Sementara itu, Ketua KPU Kota Pontianak Sujadi memiliki pandangan berbeda. Menurutnya, dana saksi parpol dibiayai negara merupakan sebuah wacana yang baik. Karena bisa meringankan beban parpol dalam mengikuti pesta demokrasi.
“Ini juga untuk menghindari adanya kemungkinan saksi dari seorang caleg membelot untuk membela caleg lain dari partai yang sama,” pungkasnya.
Kendati demikian, Sujadi berpendapat, dana saksi parpol ini sebaiknya dianggarkan setelah pemerintah menyelesaikan tugas-tugas prioritas. Karena tanpa ada dana, pemilu masih bisa dijalankan.
“Negara memprioritaskan terlebih dahulu masalah-masalah aktual yang perlu mendapat dana APBN. Bila masih ada sisa dana, maka baru keluarkan untuk Pemilu. Tapi, sekali pun dana APBN tidak mencukupi, pemilu akan tetap jalan,” paparnya.
Menurutnya, saksi dibiayai negara akan membantu parpol agar bisa ikut pemilu yang awalnya tidak mampu lantaran kurangnya dana. Bisa juga membantu kampanye caleg untuk mendekatkan diri kepada masyarakat. Karena ada caleg yang memiliki visi dan misi berintegritas namun tak punya biaya.
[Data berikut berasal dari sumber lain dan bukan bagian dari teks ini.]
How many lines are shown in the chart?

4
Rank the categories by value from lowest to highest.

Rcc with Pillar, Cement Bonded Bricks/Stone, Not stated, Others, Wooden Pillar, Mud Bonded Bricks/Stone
“Dengan saksi yang dibantu negara, diharapkan caleg yang terpilih bisa membantu rakyat karena mereka tak punya alasan untuk minta balik modal,” ulasnya.
Bagaimana dengan integritas KPU dalam proses pemilu? Sujadi mengatakan, KPU memiliki aturan agar berintegritas dalam menjalankan fungsi dan tugasnya. KPU harus transparan, independen, profesional dan proporsional. Transparan, yang mana semua data dan laporan akan KPU beritahukan dengan detail. Independen, bahwa KPU tidak memihak salah satu parpol mau pun caleg.
“Profesional, karena KPU bekerja sesuai dengan aturan yang sudah ada. Sedangkan proporsional maksudnya adalah KPU bekerja dengan bagian yang telah ada,” lugasnya.
Mengenai kemungkinan adanya saksi parpol karena ketidakpercayaan kepada KPU, Sujadi menampik hal tersebut. KPU memang tidak memiliki saksi sendiri, namun keberadaan PPS sudah cukup untuk mengawasi jalannya pemilu. Wacana saksi yang dibiayai negara murni karena biaya proses pemilu dirasa berat oleh beberapa parpol.
“Sekali pun nantinya pada pemilu tidak ada satu pun saksi parpol yang hadir, KPU tetap mengawasi dengan seksama dan melaporkan hasil pemungutan suara kepada setiap aprpol peserta pemilu,” demikian Sujadi.
Anggota Bawaslu Kalbar, Faisal Riza menganggap saksi parpol adalah hak peserta pemilu. Bisa digunakan atau tidak terserah peserta pemilu. Karena undang-undang memberikan ruang kepada parpol untuk menerjunkan saksi. “Ya, kita gak dalam kompetensi menilai efektivitas. Itu norma undang-undang,” singkat Riza.